━━ 本文 ━━
おおよそのことですが
データーによりますと マンション組織の規模で多く見られるのは
50世帯ほどのものだといわれています
それなりの資金のある起業家が 各々の組合員と接触し 売買交渉を
進めるとすると 専有部に賃借人がいようと 抵当権がついていようと
そうしたことに一つ一つ対処していけるなら 各専有部はその起業家
に結集されていき マンション建物は撤去され 敷地に新しい区分所有
建物が出現し 以前の住民がその起業家と各々契約締結していたこと
により従前の住人のホトンドが新しい建物の各専有者として収まる など
という流れの形もあり得る
ある意味乱暴な言い方になるでしょうが 50戸ほどまでのことならば特に
条件がある程度整うなら そのような手法も採用され得ることでしょう
(もっとも
10戸のみのマンションでもナカナカそうはいかないことも モチロン ある
でしょうが・・・とにかく 情況によりますが)
そうした流れでのことも 極く広い意味での「建替え」と呼べるのかもしれ
ません が 区分所有法上では [建替え決議] として62条に登場し 関連
条項が続いています
【マンション】 という文言は マンション管理適正化法による定義ですが
建替え円滑化法にも用いられています(建替え円滑化法2①一)
以前にも何度か記しましたが
<区分所有の建物であり>
<2以上の区分所有者が存し>
<人の居住の用に供する専有部分がある>
場合 が 【 マンション 】 です
区分所有法・被災マンション法・耐震改修促進法の条文では この【 マンシ
ョン 】概念を使っていません
ということで 区分所有法での[建替え]は 専有部全部が事務所の区分所有
建物だとしても
適用があります
【 マンション 】の場合は 建替え円滑化法の利用もできますが <人の居住
の用に供する専有部分>がない区分所有建物の建替えは 建替え決議を
得たとしても その後 どのように事は進んでいくのでしょうか ?
そのことは さておくことを許していただいて
区分所有法における[建替え]に関して ポイント をポツポツと記していく
こととさせていただきますが
・ 居住用マンションを オフィスビルに建て替えたり一部を店舗に貸し出す
ようにすることも可能(使用目的が変わっても可)
━━━
§ 取り組む課題
• 1. 本文について、次の問いに答えてください。
(a) マンション組織の規模で多く見られるのは、何世帯ほどのものだといわれていますか？
(b) 区分所有法で[建替え決議]が登場するのは何条ですか？
(c) 【マンション】という文言は、どの法律による定義ですか？
• 2. 本文の「以前にも何度か記しましたが」から「その後 どのように事は進んでいくのでしょうか ?」までを、一字一句変えずに書き写してください。
これらのレコードは、本文とは別の出典から取られたものです。
━━ 参照資料 ━━
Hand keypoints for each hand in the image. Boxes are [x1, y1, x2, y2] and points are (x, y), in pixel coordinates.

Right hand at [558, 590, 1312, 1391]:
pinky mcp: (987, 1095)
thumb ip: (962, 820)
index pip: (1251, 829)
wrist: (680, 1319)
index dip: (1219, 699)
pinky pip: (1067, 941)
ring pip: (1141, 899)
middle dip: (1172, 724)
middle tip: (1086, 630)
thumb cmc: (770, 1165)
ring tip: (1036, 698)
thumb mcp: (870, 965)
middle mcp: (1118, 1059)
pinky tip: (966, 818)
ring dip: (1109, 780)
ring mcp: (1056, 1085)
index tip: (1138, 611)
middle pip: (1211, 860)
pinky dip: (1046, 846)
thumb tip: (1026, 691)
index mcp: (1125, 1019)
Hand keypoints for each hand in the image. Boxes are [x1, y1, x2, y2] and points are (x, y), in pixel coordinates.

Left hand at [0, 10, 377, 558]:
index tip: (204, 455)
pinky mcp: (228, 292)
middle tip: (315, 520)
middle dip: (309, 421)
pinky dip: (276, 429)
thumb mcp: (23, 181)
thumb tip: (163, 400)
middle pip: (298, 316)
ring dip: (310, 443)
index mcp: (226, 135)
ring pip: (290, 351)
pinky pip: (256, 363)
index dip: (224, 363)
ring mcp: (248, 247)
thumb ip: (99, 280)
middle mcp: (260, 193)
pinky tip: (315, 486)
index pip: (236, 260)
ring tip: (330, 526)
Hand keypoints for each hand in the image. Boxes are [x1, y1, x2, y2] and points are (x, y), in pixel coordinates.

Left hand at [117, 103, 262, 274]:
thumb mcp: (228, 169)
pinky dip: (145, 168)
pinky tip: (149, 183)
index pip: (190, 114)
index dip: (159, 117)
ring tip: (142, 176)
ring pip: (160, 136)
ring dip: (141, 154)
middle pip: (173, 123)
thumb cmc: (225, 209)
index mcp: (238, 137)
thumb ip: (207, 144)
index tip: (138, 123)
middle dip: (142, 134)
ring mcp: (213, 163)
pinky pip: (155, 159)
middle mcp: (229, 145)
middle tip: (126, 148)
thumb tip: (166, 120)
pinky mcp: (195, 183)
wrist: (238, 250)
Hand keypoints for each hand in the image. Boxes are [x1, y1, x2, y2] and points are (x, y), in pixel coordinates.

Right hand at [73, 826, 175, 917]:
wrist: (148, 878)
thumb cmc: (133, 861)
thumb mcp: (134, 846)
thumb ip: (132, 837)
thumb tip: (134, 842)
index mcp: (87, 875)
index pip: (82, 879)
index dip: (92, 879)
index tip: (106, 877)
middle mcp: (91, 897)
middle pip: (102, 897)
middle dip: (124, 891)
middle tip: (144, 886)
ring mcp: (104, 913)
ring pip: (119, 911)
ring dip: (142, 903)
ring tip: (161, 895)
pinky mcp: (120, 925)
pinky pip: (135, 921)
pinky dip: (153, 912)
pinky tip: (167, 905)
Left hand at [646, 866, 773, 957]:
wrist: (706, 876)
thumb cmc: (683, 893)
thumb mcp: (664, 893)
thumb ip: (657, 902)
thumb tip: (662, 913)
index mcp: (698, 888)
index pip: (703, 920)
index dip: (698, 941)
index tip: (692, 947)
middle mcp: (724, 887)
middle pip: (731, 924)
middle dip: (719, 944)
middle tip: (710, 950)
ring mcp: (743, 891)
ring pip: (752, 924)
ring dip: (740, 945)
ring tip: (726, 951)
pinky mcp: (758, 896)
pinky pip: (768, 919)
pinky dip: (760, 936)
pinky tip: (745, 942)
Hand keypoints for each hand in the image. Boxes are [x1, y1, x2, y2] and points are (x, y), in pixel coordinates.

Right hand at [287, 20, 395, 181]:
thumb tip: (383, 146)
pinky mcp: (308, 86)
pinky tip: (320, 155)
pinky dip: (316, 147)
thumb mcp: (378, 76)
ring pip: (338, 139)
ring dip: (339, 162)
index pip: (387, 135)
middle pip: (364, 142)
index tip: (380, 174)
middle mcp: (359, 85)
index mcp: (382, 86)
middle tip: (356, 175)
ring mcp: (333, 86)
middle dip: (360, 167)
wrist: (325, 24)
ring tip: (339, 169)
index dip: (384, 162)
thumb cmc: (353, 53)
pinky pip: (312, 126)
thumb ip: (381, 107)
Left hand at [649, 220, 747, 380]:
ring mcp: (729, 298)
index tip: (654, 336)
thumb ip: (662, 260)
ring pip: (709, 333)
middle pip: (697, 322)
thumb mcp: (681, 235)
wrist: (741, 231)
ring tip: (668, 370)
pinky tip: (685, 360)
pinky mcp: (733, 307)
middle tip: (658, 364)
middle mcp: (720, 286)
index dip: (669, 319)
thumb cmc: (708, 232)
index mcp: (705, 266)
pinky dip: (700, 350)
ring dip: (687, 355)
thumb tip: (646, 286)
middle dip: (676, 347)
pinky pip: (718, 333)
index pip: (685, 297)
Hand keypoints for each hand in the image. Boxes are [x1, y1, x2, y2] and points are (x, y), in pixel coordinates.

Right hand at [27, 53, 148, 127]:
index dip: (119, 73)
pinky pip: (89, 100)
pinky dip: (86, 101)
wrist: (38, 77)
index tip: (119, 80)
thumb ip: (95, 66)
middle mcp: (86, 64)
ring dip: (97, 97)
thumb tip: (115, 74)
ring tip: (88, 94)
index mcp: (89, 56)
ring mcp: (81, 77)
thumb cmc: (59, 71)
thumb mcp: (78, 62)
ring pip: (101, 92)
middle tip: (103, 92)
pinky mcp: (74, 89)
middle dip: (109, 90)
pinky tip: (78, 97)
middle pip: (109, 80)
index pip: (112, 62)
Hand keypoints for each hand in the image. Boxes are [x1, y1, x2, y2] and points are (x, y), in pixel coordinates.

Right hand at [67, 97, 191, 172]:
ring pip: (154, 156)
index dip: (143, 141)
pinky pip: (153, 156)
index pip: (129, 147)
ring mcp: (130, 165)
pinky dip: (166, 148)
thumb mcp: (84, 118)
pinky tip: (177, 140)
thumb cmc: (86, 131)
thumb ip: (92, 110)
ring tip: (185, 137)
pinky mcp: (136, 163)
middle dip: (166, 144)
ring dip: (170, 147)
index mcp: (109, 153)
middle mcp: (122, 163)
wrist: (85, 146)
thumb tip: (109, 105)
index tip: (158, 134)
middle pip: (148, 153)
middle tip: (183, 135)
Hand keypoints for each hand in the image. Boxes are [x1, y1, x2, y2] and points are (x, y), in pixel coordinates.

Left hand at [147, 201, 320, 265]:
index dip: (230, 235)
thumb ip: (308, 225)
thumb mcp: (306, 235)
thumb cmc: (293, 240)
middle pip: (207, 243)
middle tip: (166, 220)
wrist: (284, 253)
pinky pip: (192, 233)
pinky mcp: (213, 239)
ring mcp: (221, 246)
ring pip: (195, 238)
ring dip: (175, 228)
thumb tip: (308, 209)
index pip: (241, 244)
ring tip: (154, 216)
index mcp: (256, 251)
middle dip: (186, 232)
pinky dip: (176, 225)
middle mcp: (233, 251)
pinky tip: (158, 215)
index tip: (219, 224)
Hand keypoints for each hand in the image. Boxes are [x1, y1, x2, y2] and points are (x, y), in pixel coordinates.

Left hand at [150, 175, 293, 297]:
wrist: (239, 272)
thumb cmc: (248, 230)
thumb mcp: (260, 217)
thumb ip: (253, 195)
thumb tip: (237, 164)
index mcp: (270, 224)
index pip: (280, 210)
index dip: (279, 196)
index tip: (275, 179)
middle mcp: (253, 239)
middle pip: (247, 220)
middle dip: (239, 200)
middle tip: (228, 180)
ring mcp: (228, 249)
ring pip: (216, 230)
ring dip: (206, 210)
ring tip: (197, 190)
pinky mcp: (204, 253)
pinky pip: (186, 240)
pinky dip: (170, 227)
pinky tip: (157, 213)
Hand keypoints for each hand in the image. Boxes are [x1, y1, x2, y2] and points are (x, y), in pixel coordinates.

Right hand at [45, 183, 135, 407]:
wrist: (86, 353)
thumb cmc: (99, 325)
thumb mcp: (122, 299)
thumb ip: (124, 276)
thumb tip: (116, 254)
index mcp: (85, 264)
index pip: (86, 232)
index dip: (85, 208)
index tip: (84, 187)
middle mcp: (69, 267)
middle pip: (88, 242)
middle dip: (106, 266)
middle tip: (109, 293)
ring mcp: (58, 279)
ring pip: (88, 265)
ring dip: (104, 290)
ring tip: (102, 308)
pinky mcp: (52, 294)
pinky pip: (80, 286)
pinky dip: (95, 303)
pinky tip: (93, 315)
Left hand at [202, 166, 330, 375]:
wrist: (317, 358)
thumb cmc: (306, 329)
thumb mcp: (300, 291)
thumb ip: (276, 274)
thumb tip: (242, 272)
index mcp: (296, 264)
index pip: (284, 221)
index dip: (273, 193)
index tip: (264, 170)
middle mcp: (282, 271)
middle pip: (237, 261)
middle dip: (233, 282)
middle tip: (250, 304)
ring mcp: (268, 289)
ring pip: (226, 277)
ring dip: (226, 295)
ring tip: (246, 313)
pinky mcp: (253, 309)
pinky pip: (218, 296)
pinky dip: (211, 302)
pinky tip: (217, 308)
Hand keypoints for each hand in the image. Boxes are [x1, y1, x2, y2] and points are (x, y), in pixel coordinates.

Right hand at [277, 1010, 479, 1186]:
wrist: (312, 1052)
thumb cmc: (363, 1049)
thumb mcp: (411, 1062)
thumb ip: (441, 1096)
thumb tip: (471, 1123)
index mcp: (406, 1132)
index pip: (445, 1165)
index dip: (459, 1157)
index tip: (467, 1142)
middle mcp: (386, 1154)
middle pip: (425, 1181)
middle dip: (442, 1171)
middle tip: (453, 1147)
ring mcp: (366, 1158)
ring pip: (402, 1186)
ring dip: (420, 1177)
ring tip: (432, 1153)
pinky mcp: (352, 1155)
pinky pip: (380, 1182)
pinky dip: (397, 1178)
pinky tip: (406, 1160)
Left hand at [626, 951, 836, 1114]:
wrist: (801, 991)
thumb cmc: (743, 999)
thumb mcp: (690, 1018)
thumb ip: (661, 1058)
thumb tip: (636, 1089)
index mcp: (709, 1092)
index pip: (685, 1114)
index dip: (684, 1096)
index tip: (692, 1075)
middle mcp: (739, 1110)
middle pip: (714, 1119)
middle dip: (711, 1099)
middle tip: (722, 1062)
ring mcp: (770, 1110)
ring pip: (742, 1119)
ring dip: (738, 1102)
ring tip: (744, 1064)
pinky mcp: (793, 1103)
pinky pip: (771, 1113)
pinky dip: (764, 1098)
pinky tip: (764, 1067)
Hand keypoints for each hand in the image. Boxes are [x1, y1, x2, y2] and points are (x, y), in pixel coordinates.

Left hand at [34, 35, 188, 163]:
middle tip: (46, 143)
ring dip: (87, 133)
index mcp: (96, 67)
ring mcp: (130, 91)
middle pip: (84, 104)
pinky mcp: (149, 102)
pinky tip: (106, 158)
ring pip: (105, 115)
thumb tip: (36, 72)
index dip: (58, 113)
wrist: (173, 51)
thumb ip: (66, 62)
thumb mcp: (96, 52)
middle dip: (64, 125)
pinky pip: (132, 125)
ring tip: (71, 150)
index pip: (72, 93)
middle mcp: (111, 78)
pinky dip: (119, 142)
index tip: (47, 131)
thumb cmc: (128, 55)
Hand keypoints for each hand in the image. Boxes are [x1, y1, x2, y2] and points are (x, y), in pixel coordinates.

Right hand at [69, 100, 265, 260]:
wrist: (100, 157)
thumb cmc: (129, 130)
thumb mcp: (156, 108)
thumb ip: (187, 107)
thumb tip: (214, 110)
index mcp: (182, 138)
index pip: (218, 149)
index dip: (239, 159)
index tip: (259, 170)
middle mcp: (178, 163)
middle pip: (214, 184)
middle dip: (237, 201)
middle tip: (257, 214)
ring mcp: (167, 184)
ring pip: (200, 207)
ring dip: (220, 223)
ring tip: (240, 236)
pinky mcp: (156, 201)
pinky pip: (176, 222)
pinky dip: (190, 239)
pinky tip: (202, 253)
━━━
§ あなたの回答
• 1.
(a) 50世帯ほど
(b) 62条
(c) マンション管理適正化法

• 2.
以前にも何度か記しましたが
<区分所有の建物であり>
<2以上の区分所有者が存し>
<人の居住の用に供する専有部分がある>
場合 が 【 マンション 】 です
区分所有法・被災マンション法・耐震改修促進法の条文では この【 マンシ
ョン 】概念を使っていません
ということで 区分所有法での[建替え]は 専有部全部が事務所の区分所有
建物だとしても
適用があります
【 マンション 】の場合は 建替え円滑化法の利用もできますが <人の居住
の用に供する専有部分>がない区分所有建物の建替えは 建替え決議を
得たとしても その後 どのように事は進んでいくのでしょうか ?